>>105512920World pop in the 1200s was halved and took centuries to recover. Ireland's population was massively reduced in the 1800s due to famine and mass emigration (principally to the rest of the UK as it was at that time) and has yet to recover.
There were several unique factors driving population growth in the post-war period which no longer apply today: firstly, the entire planet had been gripped by the second massive war in living memory (between which there had been a number of massive regional conflicts as well as mass pandemics of disease, beginning with the 1918 flu pandemic); this led to grateful survivors starting families and demanding (in many parts of the world, not just the first world) a new political settlement, leading among other things to the post-war boom in births (the so-called "boomers" that the soap eaters are now trying to erase the memory of by repurposing the word), the emancipation of former colonial holdings and a greater interest in keeping accurate records of those countries by their new governments. We don't in fact really know what the population of a lot of countries was, exactly, because censuses were rare and not particularly accurate; this is still true today.
Secondly, that same post-war boom in births and the attendant increase in living standards has led to greater longevity; but greater general education and greater longevity combine to reduce birthrates drastically, an effect masked on raw population numbers by longer-lived cohorts.
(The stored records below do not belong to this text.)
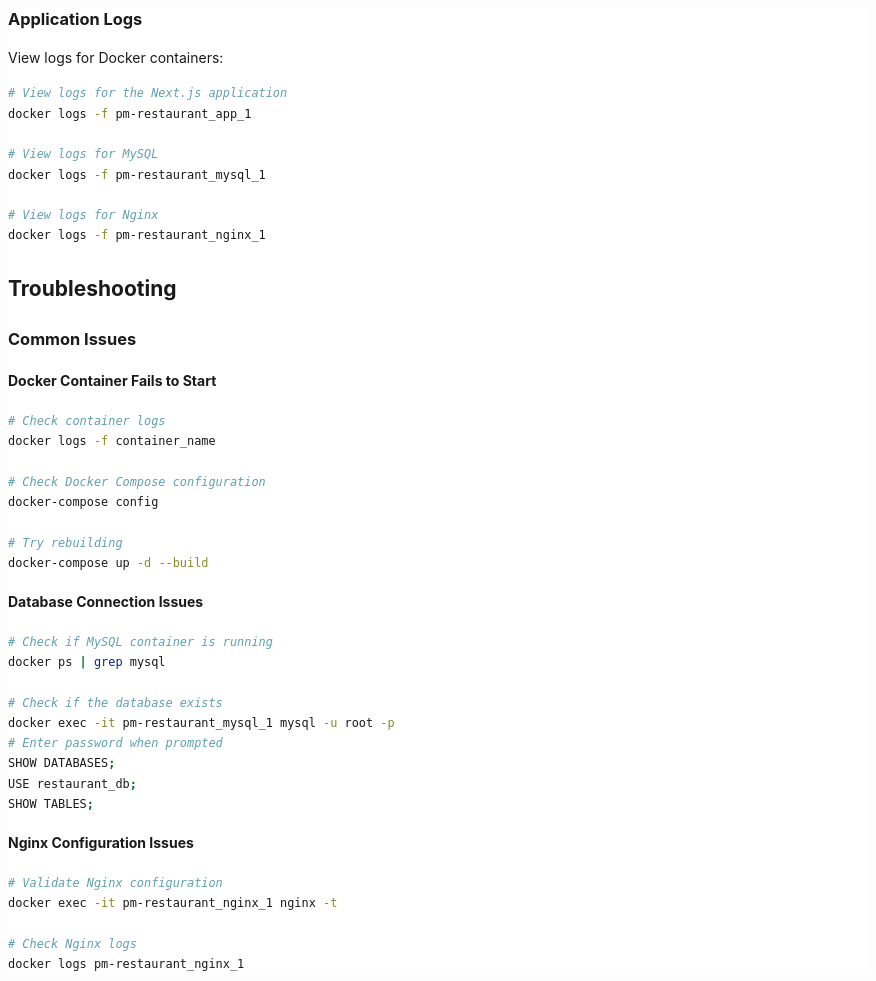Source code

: ### Application Logs

View logs for Docker containers:

```bash
# View logs for the Next.js application
docker logs -f pm-restaurant_app_1

# View logs for MySQL
docker logs -f pm-restaurant_mysql_1

# View logs for Nginx
docker logs -f pm-restaurant_nginx_1
```

## Troubleshooting

### Common Issues

#### Docker Container Fails to Start

```bash
# Check container logs
docker logs -f container_name

# Check Docker Compose configuration
docker-compose config

# Try rebuilding
docker-compose up -d --build
```

#### Database Connection Issues

```bash
# Check if MySQL container is running
docker ps | grep mysql

# Check if the database exists
docker exec -it pm-restaurant_mysql_1 mysql -u root -p
# Enter password when prompted
SHOW DATABASES;
USE restaurant_db;
SHOW TABLES;
```

#### Nginx Configuration Issues

```bash
# Validate Nginx configuration
docker exec -it pm-restaurant_nginx_1 nginx -t

# Check Nginx logs
docker logs pm-restaurant_nginx_1
```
Birthrates also go down quickly once people realize they're not going to lose 4 in 5 kids before the age of 5 or need them to do manual labor as automation takes hold. In China, for example, the population is likely to fall significantly this century, thanks to those factors and the additional effects of the one-child policy and a cultural bias toward males which has significantly skewed the ratio of male:female.
>>105514573Once. Out of all the times it could have. Just once.